I currently have a QAD and Ripcord Code Red. Since you want all black I would go with the QAD. Both work great though. Interesting all the Limbdriver fanboys keep saying how simple it is. My question is how difficult is any dropaway to set up these days? This isn't a knock on the LD because it is a great rest, but I can have almost any rest out of the package and ready to go in under 5 minutes anymore. I'm no bow tech either. They're all pretty idiot-proof these days.
You are correct in that most are idiot proof to setup. I don't have an issue with setting up any of them either. I guess my pet peeve has always been tying into a cable. I just never liked doing it and since switching to a binary cam bow, and seeing how having a rest tied into the down cable can adversely affect let off on those bows, I opted for the Limbdriver and have been thoroughly pleased with it. Many high end bow tuners, etc., claim that the LD is more accurate and much faster than rests that depend on a spring for it to fall away. As for accuracy, I can't attest myself as I don't shoot good enough to see the benefits, but I do understand what they're saying. But I do agree that the rest does stay up much longer that conventional drop aways and is faster at getting out of the way. Again, for hunting, those things are trivial and never become a factor, regardless of what rest you use. I just have a lot of time on my hands when it comes to tweaking and messing with equipment. ;-)

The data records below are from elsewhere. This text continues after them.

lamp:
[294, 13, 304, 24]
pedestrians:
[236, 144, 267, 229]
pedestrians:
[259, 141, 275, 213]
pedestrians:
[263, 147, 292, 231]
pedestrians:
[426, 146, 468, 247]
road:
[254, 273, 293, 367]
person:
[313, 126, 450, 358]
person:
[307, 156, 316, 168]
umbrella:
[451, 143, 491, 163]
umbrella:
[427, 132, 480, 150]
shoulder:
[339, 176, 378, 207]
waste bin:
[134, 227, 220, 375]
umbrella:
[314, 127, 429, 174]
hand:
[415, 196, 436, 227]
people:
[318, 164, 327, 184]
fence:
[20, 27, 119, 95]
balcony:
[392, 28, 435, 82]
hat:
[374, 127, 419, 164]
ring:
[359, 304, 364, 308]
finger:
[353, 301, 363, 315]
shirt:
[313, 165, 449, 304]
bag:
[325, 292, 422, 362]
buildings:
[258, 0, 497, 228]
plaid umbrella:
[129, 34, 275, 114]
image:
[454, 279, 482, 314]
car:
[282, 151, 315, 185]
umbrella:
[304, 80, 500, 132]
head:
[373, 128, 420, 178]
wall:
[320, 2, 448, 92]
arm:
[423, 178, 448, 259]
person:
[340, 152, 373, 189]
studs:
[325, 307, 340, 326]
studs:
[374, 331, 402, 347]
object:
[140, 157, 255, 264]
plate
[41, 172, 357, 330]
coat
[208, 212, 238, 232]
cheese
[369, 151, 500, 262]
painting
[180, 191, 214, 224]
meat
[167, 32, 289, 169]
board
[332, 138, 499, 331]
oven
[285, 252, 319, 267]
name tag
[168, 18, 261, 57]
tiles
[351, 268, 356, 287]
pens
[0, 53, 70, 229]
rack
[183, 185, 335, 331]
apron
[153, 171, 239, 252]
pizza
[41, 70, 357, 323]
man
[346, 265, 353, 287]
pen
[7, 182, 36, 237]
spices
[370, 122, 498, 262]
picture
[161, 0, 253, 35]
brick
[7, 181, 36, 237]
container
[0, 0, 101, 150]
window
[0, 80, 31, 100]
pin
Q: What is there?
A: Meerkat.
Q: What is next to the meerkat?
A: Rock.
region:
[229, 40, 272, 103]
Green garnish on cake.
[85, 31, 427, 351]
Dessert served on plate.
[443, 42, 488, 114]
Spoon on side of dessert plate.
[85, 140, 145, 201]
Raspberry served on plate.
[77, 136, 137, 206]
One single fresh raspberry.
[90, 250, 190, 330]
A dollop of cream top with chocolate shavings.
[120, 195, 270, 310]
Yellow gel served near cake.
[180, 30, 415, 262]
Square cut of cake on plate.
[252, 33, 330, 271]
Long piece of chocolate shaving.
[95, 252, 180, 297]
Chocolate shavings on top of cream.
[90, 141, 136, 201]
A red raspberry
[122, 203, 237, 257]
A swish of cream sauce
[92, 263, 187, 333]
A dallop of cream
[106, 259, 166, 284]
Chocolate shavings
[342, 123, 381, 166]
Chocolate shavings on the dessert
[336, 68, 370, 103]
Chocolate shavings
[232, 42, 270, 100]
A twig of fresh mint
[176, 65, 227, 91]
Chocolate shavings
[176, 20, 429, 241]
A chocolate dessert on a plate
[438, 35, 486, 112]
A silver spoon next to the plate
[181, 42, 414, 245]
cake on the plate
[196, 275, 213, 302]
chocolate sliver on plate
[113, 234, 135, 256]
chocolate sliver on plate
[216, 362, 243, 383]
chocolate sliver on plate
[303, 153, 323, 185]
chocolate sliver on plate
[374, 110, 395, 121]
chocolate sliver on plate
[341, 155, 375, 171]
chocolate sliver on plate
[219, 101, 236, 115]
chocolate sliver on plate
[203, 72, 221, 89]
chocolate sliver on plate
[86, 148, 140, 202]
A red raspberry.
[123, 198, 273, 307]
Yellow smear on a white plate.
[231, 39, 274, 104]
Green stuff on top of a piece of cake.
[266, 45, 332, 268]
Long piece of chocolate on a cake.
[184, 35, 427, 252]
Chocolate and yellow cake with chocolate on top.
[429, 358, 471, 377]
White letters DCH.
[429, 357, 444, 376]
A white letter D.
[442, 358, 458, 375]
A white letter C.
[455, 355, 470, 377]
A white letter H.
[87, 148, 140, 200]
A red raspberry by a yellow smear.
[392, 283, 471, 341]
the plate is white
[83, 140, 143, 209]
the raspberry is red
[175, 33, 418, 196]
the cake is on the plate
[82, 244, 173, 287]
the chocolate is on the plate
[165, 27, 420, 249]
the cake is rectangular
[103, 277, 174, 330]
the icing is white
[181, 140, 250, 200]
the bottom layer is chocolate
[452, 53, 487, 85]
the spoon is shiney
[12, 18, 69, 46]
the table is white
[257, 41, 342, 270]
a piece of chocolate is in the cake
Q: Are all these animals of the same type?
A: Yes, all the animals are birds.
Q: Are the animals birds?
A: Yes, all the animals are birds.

How exactly is the Limb Driver different than other drop away rests? How does it drop if nothing is tied into the cable? I'd never heard of Vapor Trail before this thread, but after looking at them they seem solid.
The cord that "runs" the Limbdriver is attached to the upper limb. At rest, the limb and cord hold the prongs down against the riser shelf. When drawing the bow, the limbs movement (downward on parallel limb bows for example) relaxes the cord and allows the rest to come up. Basically the spring in the rest is reversed compared to a standard drop away and its only function is the bring the prongs up once the cord tension is relaxed. Unless the cord fails, there is no way the rest isn't dropping fast enough to clear fletchings because its being "ripped" out of the way by the limb.
I put a Limbdriver on my new Invasion for this coming year... I've had them on 10 or 12 of my bows, and still own three of them that I'll probably always keep around; they're that solid of a rest.
Yeah, he's kinda like that kid growing up in your neighborhood that had every new, awesome toy that came out and always played with them in front of you but wouldn't share.
I cant say how much i love the QAD rests! I have probably set up a dozen for people and they are just a flat out awesome rest! IMO hard to beat and easy to set-up and tune! I have had one problem out of them dozen and that was with one of my own personal QAD LD's. The clutches started acting funny. I called QAD up and had a new one within days at my door, GREAT customer service! The Apache looks interesting to me, if I had to buy something different it would be the Apache but until QAD goes belly up I cant see myself steering away from them! Gd Luck!!
most rests now a days are all talking about how fast there arm is and there containment posssibilities so your arrow stays. I personally shoot a qad and will never change. i know mike changed his rest because the string broke on his. most drop away rests need some sort of velvet on the arm so when it rises your arrow doesnt make noise. i dont know or havent seen the other companies supplying the velvet for there rests.